◆ **Provided data**
┄┄┄┄┄┄

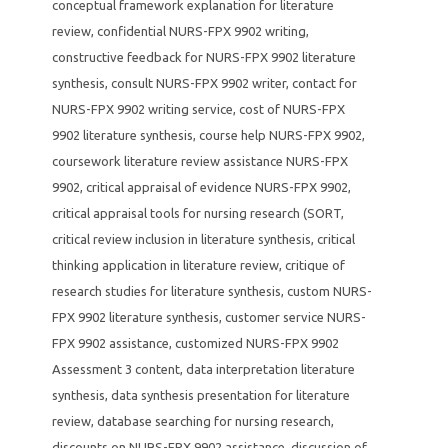
conceptual framework explanation for literature
review
,
confidential NURS-FPX 9902 writing
,
constructive feedback for NURS-FPX 9902 literature
synthesis
,
consult NURS-FPX 9902 writer
,
contact for
NURS-FPX 9902 writing service
,
cost of NURS-FPX
9902 literature synthesis
,
course help NURS-FPX 9902
,
coursework literature review assistance NURS-FPX
9902
,
critical appraisal of evidence NURS-FPX 9902
,
critical appraisal tools for nursing research (SORT
,
critical review inclusion in literature synthesis
,
critical
thinking application in literature review
,
critique of
research studies for literature synthesis
,
custom NURS-
FPX 9902 literature synthesis
,
customer service NURS-
FPX 9902 assistance
,
customized NURS-FPX 9902
Assessment 3 content
,
data interpretation literature
synthesis
,
data synthesis presentation for literature
review
,
database searching for nursing research
,
discounts on NURS-FPX 9902 assistance
,
discussion of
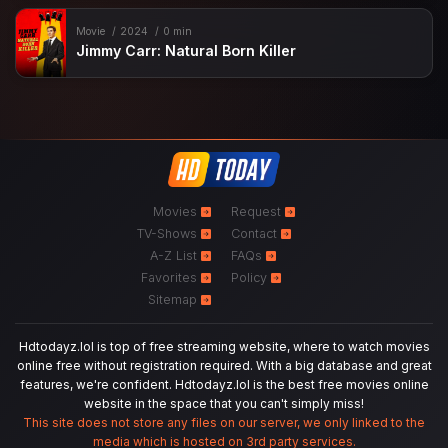
Movie
2024
0 min
Jimmy Carr: Natural Born Killer
Movies
Request
TV-Shows
Contact
A-Z List
FAQs
Favorites
Policy
Sitemap
Hdtodayz.lol is top of free streaming website, where to watch movies
online free without registration required. With a big database and great
features, we're confident. Hdtodayz.lol is the best free movies online
website in the space that you can't simply miss!
This site does not store any files on our server, we only linked to the
media which is hosted on 3rd party services.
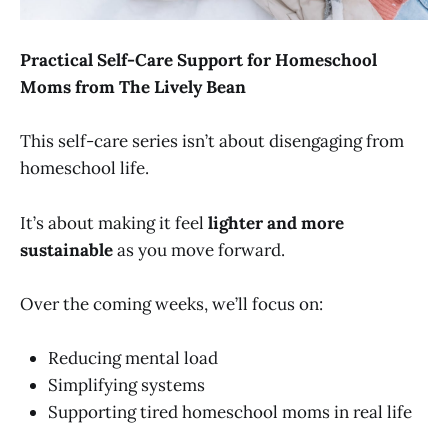
Practical Self-Care Support for Homeschool
Moms from The Lively Bean
This self-care series isn’t about disengaging from
homeschool life.
It’s about making it feel
lighter and more
sustainable
as you move forward.
Over the coming weeks, we’ll focus on:
Reducing mental load
Simplifying systems
Supporting tired homeschool moms in real life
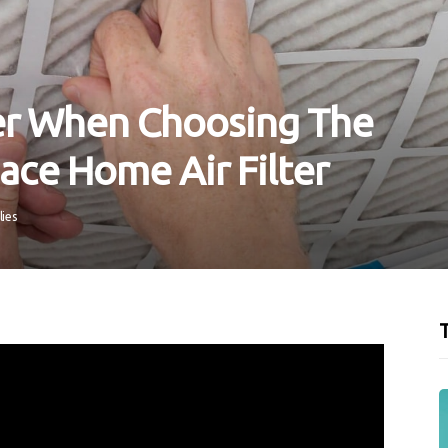
der When Choosing The
ce Home Air Filter
lies
T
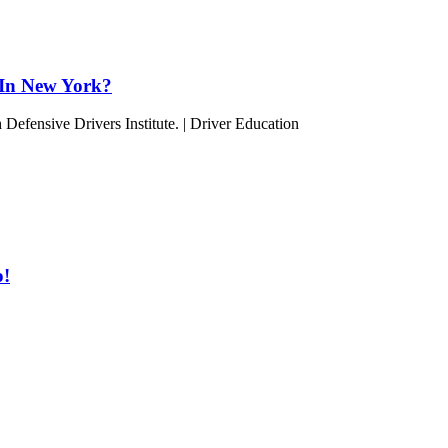
 In New York?
o!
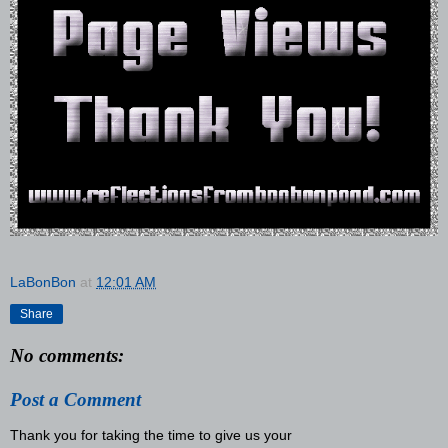
LaBonBon
at
12:01 AM
Share
No comments:
Post a Comment
Thank you for taking the time to give us your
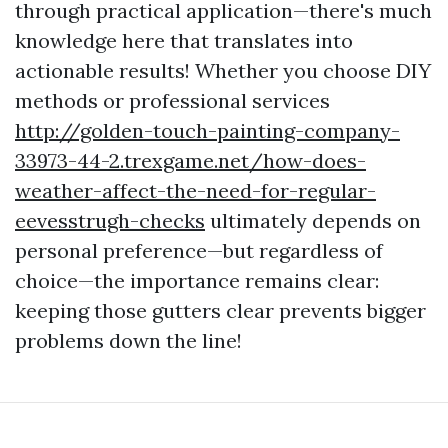
through practical application—there's much
knowledge here that translates into
actionable results! Whether you choose DIY
methods or professional services
http://golden-touch-painting-company-
33973-44-2.trexgame.net/how-does-
weather-affect-the-need-for-regular-
eevesstrugh-checks
ultimately depends on
personal preference—but regardless of
choice—the importance remains clear:
keeping those gutters clear prevents bigger
problems down the line!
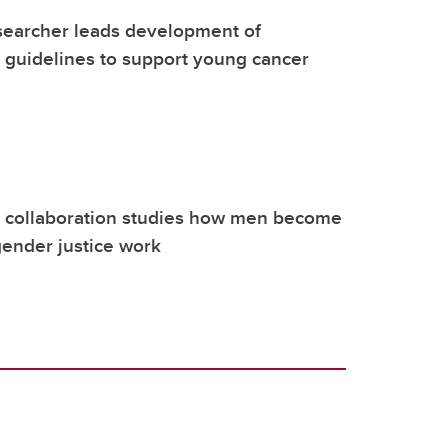
searcher leads development of
l guidelines to support young cancer
l collaboration studies how men become
gender justice work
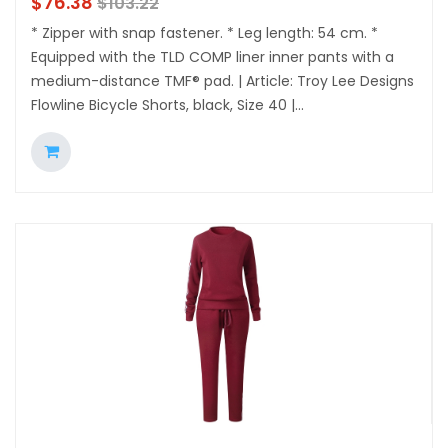
$
76.38
$
103.22
* Zipper with snap fastener. * Leg length: 54 cm. *
Equipped with the TLD COMP liner inner pants with a
medium-distance TMF® pad. | Article: Troy Lee Designs
Flowline Bicycle Shorts, black, Size 40 |...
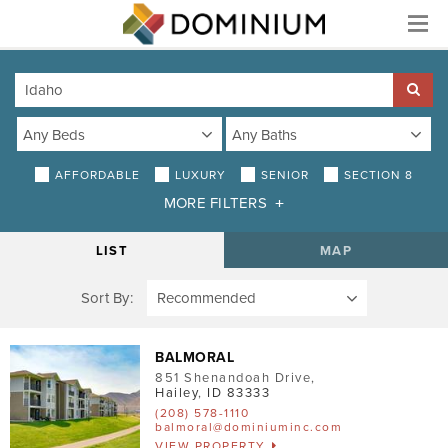
Menu
AFFORDABLE
LUXURY
SENIOR
SECTION 8
MORE FILTERS
DISTANCE
LIST
MAP
Sort By:
AMENITIES
Air Conditioning
BALMORAL
851 Shenandoah Drive
,
Smoke-Free
Hailey
,
ID
83333
(208) 578-1110
Patio/Balcony
balmoral@dominiuminc.com
VIEW PROPERTY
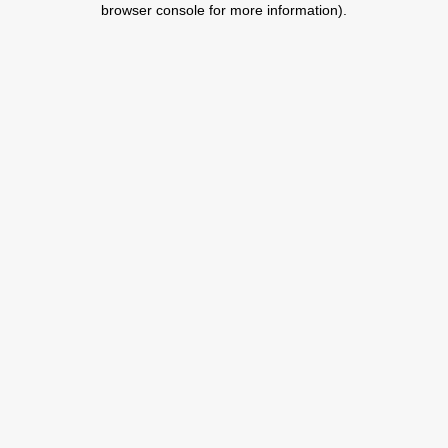
browser console for more information)
.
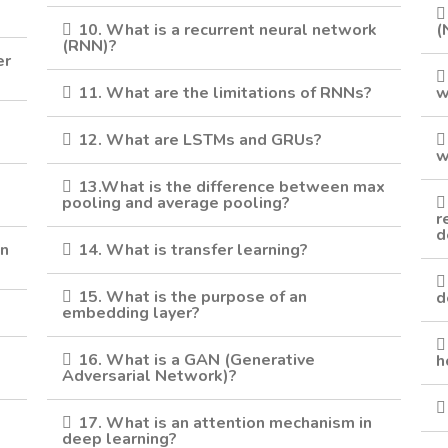
10. What is a recurrent neural network
(
(RNN)?
er
11. What are the limitations of RNNs?
w
12. What are LSTMs and GRUs?
w
13.What is the difference between max
pooling and average pooling?
r
d
in
14. What is transfer learning?
15. What is the purpose of an
d
?
embedding layer?
16. What is a GAN (Generative
h
Adversarial Network)?
17. What is an attention mechanism in
deep learning?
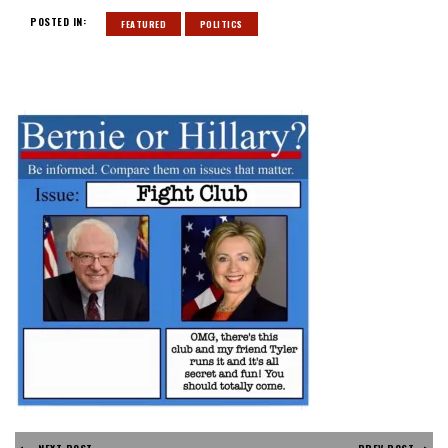
POSTED IN:
FEATURED
POLITICS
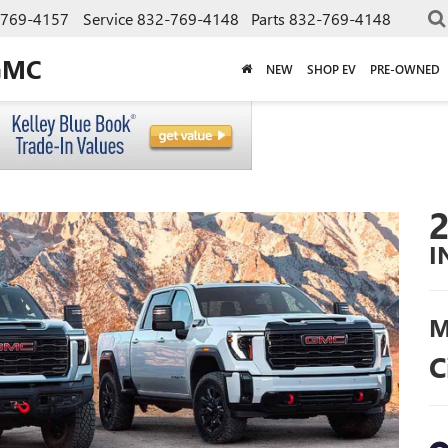
-769-4157
Service
832-769-4148
Parts
832-769-4148
GMC
NEW
SHOP EV
PRE-OWNED
I
M
C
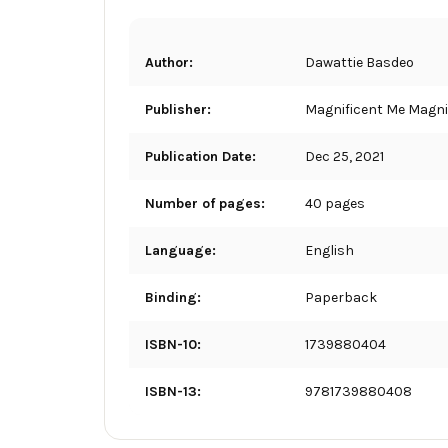
Author:
Dawattie Basdeo
Publisher:
Magnificent Me Magnif
Publication Date:
Dec 25, 2021
Number of pages:
40 pages
Language:
English
Binding:
Paperback
ISBN-10:
1739880404
ISBN-13:
9781739880408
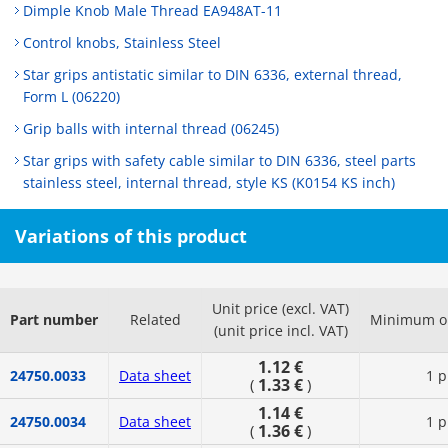
Dimple Knob Male Thread EA948AT-11
Control knobs, Stainless Steel
Star grips antistatic similar to DIN 6336, external thread,
Form L (06220)
Grip balls with internal thread (06245)
Star grips with safety cable similar to DIN 6336, steel parts
stainless steel, internal thread, style KS (K0154 KS inch)
Variations of this product
Unit price (excl. VAT)
Part number
Related
Minimum or
(unit price incl. VAT)
1.12 €
24750.0033
Data sheet
1 p
1.33 €
(
)
1.14 €
24750.0034
Data sheet
1 p
1.36 €
(
)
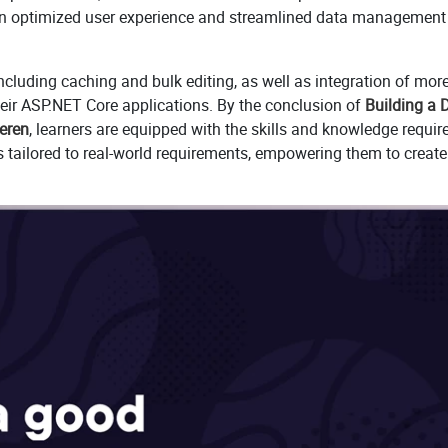
es an optimized user experience and streamlined data management
ncluding caching and bulk editing, as well as integration of mor
their ASP.NET Core applications. By the conclusion of
Building a 
eeren
, learners are equipped with the skills and knowledge requir
s tailored to real-world requirements, empowering them to create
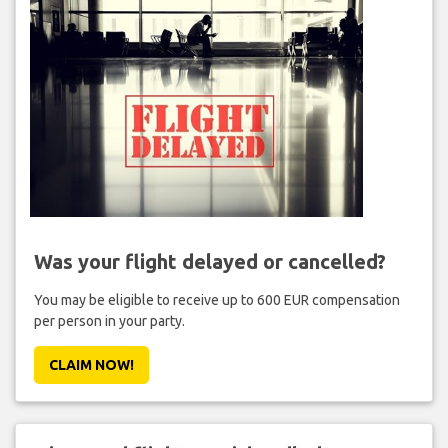
Was your flight delayed or cancelled?
You may be eligible to receive up to 600 EUR compensation
per person in your party.
CLAIM NOW!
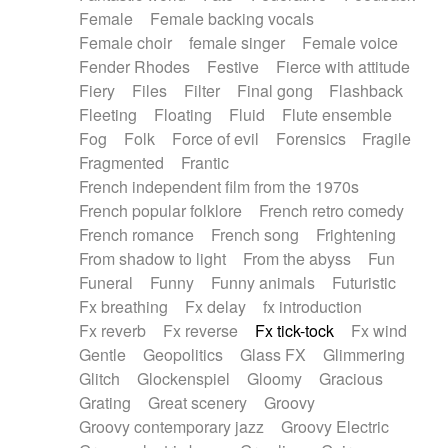
Female
Female backing vocals
Female choir
female singer
Female voice
Fender Rhodes
Festive
Fierce with attitude
Fiery
Files
Filter
Final gong
Flashback
Fleeting
Floating
Fluid
Flute ensemble
Fog
Folk
Force of evil
Forensics
Fragile
Fragmented
Frantic
French independent film from the 1970s
French popular folklore
French retro comedy
French romance
French song
Frightening
From shadow to light
From the abyss
Fun
Funeral
Funny
Funny animals
Futuristic
Fx breathing
Fx delay
fx introduction
Fx reverb
Fx reverse
Fx tick-tock
Fx wind
Gentle
Geopolitics
Glass FX
Glimmering
Glitch
Glockenspiel
Gloomy
Gracious
Grating
Great scenery
Groovy
Groovy contemporary jazz
Groovy Electric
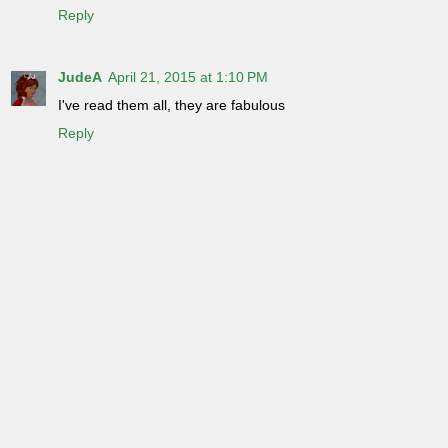
Reply
JudeA
April 21, 2015 at 1:10 PM
I've read them all, they are fabulous
Reply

┄┄┄┄┄┄

◆ **Exercise brief**
Gather each line of the listing that holds the string "does".

◆ **Completed task**
This site does not store any files on our server, we only linked to the
33973-44-2.trexgame.net/how-does-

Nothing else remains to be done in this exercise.